The Magna Carta and the English Constitution protect the English People against this doctrine of “divine right.”

So, when during the reign of these Kings, men and women fled from England to find Liberty and refuge in America, they brought with them their ancient institutions, the rights and privileges guaranteed them under the Magna Carta.

There were other Englishmen equally courageous, equally liberty-loving, who came to seek their fortunes and build homes in the New World. They, too, brought with them their rights and privileges.

These English pioneers hewed their way through the savage wilderness. Many of them were massacred by Red Men, while their homes were burned; some of them were carried into captivity and tortured. Yet the great body of undaunted English settlers, resolutely kept on pushing their frontiers westward. They laid out farms and plantations, they built villages and towns, they founded churches and schools. They obtained charters from far away England, confirming their rights. And through God’s blessing they prospered, and became strong and rich.

Other liberty-loving folk, the Dutch, settled in great numbers in what is now New York and New Jersey; while many settlers from different parts of Europe, came to the New World to build homes for themselves and their children.

The very air of America breathed freedom. The magnitude of the country and the difficulties of pioneer-life helped to invigorate, expand, and make indomitable those ideals of English Liberty which the first settlers and frontiersmen had brought with them.

When King George the Third inherited the British Crown, he was unable to understand the free spirit of Englishmen. And he was far from realizing its tremendous growth in the New World.

He taxed the Americans without representation. He placed a standing army in the Colonies, without their consent. He blockaded the Port of Boston to force her to submit to his unjust laws. In some cases, trial by jury was abolished. These are some of his tyrannous violations of the rights and privileges of English freemen.

The People of America, in indignation, petitioned the King for redress.

There was no redress.

So the People of America rose in arms; and, in the true spirit of Magna Carta, they issued the Declaration of Independence.

Now, we shall see what William Pitt had to do with all this.

AMERICA’S DEFENDER

For the defence of Liberty, upon a general principle, upon a constitutional principle, it is a ground on which I stand firm, on which I dare meet any man.

This Country had no right under Heaven to tax America! It is contrary to all the principles of justice and civil policy.

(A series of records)
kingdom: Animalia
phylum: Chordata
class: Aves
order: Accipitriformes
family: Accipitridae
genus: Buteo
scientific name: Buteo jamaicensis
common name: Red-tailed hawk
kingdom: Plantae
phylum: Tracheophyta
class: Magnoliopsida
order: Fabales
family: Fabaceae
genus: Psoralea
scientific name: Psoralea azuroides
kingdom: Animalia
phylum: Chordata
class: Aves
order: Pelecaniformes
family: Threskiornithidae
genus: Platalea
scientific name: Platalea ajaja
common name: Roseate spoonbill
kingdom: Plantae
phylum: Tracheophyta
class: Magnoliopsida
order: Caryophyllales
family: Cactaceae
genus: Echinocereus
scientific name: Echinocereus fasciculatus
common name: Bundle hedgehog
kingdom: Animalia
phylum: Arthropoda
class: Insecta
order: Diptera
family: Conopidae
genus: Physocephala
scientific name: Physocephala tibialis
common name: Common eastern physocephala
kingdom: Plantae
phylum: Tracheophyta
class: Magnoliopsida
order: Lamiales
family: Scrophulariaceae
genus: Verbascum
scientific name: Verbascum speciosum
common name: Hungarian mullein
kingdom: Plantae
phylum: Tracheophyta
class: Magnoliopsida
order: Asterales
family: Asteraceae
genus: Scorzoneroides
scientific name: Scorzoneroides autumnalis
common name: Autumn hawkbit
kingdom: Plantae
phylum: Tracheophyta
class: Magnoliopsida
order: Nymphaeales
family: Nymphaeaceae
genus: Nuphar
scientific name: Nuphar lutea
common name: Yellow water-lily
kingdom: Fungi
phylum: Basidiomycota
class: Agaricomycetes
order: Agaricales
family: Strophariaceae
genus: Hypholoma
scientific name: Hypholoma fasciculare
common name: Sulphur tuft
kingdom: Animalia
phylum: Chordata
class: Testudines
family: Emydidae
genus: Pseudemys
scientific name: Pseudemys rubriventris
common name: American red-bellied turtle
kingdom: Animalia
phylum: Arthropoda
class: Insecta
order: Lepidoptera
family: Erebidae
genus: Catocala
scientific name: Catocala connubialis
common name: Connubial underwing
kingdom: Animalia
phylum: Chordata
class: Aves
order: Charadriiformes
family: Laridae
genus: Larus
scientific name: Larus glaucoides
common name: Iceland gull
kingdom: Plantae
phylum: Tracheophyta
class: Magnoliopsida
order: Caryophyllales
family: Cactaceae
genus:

EXERCISES TO COMPLETE:
[1] List each of King George the Third's violations of the colonists' rights that the passage on American liberty names.
[2] Reproduce every line of the entries without any change, from the line containing "scientific name: Platalea ajaja" down to the line containing "class: Testudines", both ends included.
The passage and the entries are unrelated to each other.

RESPONSES FOR EACH TASK:
[1]
- He taxed the Americans without representation.
- He placed a standing army in the Colonies without their consent.
- He blockaded the Port of Boston to force her to submit to his unjust laws.
- In some cases, trial by jury was abolished.

[2]
scientific name: Platalea ajaja
common name: Roseate spoonbill
kingdom: Plantae
phylum: Tracheophyta
class: Magnoliopsida
order: Caryophyllales
family: Cactaceae
genus: Echinocereus
scientific name: Echinocereus fasciculatus
common name: Bundle hedgehog
kingdom: Animalia
phylum: Arthropoda
class: Insecta
order: Diptera
family: Conopidae
genus: Physocephala
scientific name: Physocephala tibialis
common name: Common eastern physocephala
kingdom: Plantae
phylum: Tracheophyta
class: Magnoliopsida
order: Lamiales
family: Scrophulariaceae
genus: Verbascum
scientific name: Verbascum speciosum
common name: Hungarian mullein
kingdom: Plantae
phylum: Tracheophyta
class: Magnoliopsida
order: Asterales
family: Asteraceae
genus: Scorzoneroides
scientific name: Scorzoneroides autumnalis
common name: Autumn hawkbit
kingdom: Plantae
phylum: Tracheophyta
class: Magnoliopsida
order: Nymphaeales
family: Nymphaeaceae
genus: Nuphar
scientific name: Nuphar lutea
common name: Yellow water-lily
kingdom: Fungi
phylum: Basidiomycota
class: Agaricomycetes
order: Agaricales
family: Strophariaceae
genus: Hypholoma
scientific name: Hypholoma fasciculare
common name: Sulphur tuft
kingdom: Animalia
phylum: Chordata
class: Testudines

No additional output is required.